Exercise objective → Both the line below containing "Local: Fondazione" and the line containing "Ferrer Forés.", along with every line between them, should be repeated exactly; no other line belongs in the answer.

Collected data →
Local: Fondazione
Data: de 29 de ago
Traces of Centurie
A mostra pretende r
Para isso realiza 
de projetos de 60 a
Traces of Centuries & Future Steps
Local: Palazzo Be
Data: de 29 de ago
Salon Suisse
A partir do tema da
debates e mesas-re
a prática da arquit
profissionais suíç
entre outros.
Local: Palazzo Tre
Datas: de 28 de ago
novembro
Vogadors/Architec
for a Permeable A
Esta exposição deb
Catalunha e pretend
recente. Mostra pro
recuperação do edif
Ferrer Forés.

* * *

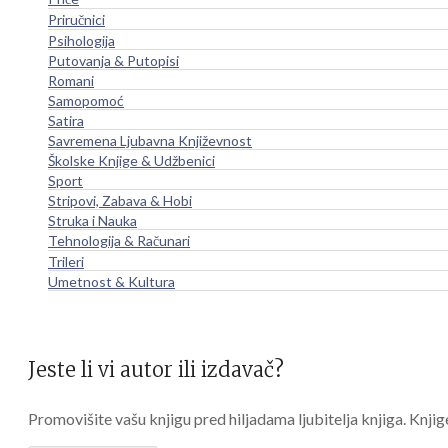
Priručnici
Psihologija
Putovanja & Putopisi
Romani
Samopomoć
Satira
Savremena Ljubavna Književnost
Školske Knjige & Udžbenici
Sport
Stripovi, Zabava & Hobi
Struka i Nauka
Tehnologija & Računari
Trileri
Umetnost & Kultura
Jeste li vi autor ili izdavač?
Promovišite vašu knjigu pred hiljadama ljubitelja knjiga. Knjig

Exercise answer →
Local: Fondazione
Data: de 29 de ago
Traces of Centurie
A mostra pretende r
Para isso realiza 
de projetos de 60 a
Traces of Centuries & Future Steps
Local: Palazzo Be
Data: de 29 de ago
Salon Suisse
A partir do tema da
debates e mesas-re
a prática da arquit
profissionais suíç
entre outros.
Local: Palazzo Tre
Datas: de 28 de ago
novembro
Vogadors/Architec
for a Permeable A
Esta exposição deb
Catalunha e pretend
recente. Mostra pro
recuperação do edif
Ferrer Forés.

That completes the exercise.